───── Passage for review ─────

BY TOM CHESEK
In the early 1970s, a young woman who went solely by the name of Melanie emerged seemingly from out of nowhere with a series of stylistically diverse hit singles that ranged from the soulful “Lay Down (Candles in the Rain),” inspired by her experience as a performer at the legendary Woodstock music festival in 1969, and teasingly playful “Brand New Key,” to the nostalgic country-honk of “Look What They’ve Done to My Song.”
Within a musical landscape that included such contemporaries as Joni Mitchell and Carole King, she laid the foundation for a long-playing career that has made the Queens, N.Y.-born Melanie Safka something of an internationally acclaimed ambassador of peace, love and cross-cultural understanding.
Throughout those Woodstock-era years of broad-based stardom, Melanie and her husband-manager, producer Peter Schekyryk, chose to make their home within the quiet precincts of Lincroft, far removed from the world of national TV appearances and major concert tours that claimed the souls of many a less-grounded pop star.
While she and her partner of 39 years live in Nashville these days, Melanie returns to Monmouth County on Saturday for a concert appearance at Monmouth University’s Pollak Theatre that’s being billed as a “homecoming” for a performer who’s become a real citizen of the world in recent years.
“New Jersey always wanted to claim me,” observed the singer, who last returned to the area upon her mother’s passing three years ago. “But really, when we first moved [to Long Branch] from the city, it was then very provincial; they hadn’t seen the likes of me.”

─────

** Exercise set **
- 1) In the article about Melanie, set down word for word the passage that begins at the words "While she and" and stops after "in recent years.".
- 2) Does the article about Melanie agree with each statement below? Answer yes or no for each, and quote the deciding words from the article.
(a) Melanie was born in Queens, N.Y.
(b) Melanie and her partner live in Lincroft today.
(c) Melanie's mother died five years ago.

───── Information provided ─────

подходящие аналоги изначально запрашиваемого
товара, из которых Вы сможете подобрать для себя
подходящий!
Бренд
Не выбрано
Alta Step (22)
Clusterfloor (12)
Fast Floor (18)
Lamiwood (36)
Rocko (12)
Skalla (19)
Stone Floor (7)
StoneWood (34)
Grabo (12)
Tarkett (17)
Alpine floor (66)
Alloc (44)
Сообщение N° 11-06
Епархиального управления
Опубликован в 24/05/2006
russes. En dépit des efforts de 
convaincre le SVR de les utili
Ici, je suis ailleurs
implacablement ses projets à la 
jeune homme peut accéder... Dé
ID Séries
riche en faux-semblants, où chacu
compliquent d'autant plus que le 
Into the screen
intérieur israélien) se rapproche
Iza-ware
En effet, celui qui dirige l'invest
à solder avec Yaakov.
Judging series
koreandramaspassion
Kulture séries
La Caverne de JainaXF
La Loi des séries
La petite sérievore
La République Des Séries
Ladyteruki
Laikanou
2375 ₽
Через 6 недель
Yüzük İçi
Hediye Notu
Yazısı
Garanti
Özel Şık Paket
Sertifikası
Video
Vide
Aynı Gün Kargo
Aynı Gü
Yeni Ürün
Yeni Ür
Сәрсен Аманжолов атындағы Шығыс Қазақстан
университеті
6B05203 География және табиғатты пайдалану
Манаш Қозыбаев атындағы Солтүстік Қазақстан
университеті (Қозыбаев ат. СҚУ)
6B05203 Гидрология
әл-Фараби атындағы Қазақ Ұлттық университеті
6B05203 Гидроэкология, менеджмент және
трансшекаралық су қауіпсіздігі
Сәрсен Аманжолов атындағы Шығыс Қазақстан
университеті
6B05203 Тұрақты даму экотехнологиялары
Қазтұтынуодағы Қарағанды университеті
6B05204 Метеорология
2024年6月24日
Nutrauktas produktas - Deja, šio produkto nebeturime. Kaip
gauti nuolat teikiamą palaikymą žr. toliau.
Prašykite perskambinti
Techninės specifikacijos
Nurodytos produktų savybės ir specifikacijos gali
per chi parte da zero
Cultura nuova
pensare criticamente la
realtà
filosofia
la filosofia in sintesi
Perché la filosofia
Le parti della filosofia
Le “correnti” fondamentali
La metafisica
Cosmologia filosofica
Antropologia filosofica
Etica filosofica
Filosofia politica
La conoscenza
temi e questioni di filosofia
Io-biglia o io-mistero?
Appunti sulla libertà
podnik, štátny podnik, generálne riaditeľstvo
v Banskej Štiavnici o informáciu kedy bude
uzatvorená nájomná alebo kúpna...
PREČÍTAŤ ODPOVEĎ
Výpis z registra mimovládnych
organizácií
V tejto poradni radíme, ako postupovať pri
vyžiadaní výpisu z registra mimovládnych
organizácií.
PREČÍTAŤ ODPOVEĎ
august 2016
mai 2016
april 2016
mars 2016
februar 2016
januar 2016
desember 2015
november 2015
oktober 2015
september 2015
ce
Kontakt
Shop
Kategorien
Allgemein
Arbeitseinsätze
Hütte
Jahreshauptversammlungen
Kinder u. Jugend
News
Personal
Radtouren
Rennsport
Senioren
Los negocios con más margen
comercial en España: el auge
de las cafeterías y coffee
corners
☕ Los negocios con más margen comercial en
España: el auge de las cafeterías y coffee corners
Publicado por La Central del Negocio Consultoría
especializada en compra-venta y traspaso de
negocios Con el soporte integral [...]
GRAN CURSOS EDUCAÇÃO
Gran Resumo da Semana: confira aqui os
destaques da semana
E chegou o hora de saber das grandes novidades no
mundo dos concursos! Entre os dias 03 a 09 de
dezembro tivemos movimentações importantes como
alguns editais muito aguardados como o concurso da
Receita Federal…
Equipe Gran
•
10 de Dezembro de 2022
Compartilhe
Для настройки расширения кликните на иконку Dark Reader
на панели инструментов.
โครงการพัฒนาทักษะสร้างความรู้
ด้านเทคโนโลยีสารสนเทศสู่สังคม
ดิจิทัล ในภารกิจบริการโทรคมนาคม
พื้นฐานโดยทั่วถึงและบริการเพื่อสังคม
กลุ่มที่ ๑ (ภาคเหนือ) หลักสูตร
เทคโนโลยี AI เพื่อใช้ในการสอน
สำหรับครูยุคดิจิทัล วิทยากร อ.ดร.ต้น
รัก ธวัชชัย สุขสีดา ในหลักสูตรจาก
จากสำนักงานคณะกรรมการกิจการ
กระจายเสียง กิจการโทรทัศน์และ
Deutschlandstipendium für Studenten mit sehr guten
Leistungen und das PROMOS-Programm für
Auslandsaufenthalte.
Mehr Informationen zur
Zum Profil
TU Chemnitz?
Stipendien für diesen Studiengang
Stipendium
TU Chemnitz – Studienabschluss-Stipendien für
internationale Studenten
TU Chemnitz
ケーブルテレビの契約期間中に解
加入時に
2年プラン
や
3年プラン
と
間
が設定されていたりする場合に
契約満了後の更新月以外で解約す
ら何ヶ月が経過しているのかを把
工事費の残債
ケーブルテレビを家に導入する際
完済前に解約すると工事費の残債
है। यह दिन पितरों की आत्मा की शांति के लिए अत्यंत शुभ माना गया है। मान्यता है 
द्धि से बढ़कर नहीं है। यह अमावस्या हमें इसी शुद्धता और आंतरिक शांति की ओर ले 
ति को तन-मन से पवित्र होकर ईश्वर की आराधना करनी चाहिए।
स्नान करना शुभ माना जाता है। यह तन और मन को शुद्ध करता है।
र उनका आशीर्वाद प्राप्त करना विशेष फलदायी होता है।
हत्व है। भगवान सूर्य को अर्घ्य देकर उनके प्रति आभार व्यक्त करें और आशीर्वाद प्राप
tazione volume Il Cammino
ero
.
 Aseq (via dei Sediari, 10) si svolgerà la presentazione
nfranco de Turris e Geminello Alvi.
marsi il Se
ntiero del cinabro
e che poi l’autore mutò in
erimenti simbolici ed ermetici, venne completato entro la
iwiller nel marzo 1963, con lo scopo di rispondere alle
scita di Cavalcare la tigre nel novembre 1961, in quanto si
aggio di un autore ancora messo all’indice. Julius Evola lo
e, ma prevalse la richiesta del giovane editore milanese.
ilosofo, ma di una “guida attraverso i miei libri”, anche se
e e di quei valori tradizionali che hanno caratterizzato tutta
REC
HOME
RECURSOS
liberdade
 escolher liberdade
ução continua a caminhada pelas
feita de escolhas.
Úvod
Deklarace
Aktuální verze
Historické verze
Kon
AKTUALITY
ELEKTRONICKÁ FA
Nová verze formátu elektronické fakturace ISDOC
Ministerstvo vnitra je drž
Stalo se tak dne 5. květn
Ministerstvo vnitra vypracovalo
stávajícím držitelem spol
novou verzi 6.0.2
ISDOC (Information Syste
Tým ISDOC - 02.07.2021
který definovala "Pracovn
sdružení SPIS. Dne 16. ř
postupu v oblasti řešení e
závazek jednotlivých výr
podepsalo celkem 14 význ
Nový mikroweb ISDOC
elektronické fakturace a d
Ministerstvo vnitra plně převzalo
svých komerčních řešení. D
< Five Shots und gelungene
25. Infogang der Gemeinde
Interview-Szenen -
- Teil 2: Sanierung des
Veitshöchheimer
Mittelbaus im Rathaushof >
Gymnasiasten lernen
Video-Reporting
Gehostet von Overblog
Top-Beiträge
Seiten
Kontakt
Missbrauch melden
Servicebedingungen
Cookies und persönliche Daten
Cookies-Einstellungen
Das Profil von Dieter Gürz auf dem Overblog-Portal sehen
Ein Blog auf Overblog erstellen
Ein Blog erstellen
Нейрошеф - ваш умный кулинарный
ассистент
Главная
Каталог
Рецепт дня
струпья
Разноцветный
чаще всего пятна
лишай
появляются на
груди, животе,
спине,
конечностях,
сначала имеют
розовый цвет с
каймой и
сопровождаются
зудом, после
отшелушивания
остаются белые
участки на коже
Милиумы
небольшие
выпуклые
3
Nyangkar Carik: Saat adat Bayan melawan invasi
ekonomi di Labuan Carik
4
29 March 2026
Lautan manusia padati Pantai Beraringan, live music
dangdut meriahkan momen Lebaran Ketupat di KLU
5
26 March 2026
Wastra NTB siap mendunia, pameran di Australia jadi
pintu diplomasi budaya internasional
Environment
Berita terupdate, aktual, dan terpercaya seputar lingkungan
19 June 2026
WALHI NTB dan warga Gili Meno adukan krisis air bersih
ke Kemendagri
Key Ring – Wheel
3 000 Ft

─────

** Responses by item number **
- 1)
While she and her partner of 39 years live in Nashville these days, Melanie returns to Monmouth County on Saturday for a concert appearance at Monmouth University’s Pollak Theatre that’s being billed as a “homecoming” for a performer who’s become a real citizen of the world in recent years.

- 2)
(a) Yes: "the Queens, N.Y.-born Melanie Safka"
(b) No: "she and her partner of 39 years live in Nashville these days"
(c) No: "who last returned to the area upon her mother’s passing three years ago"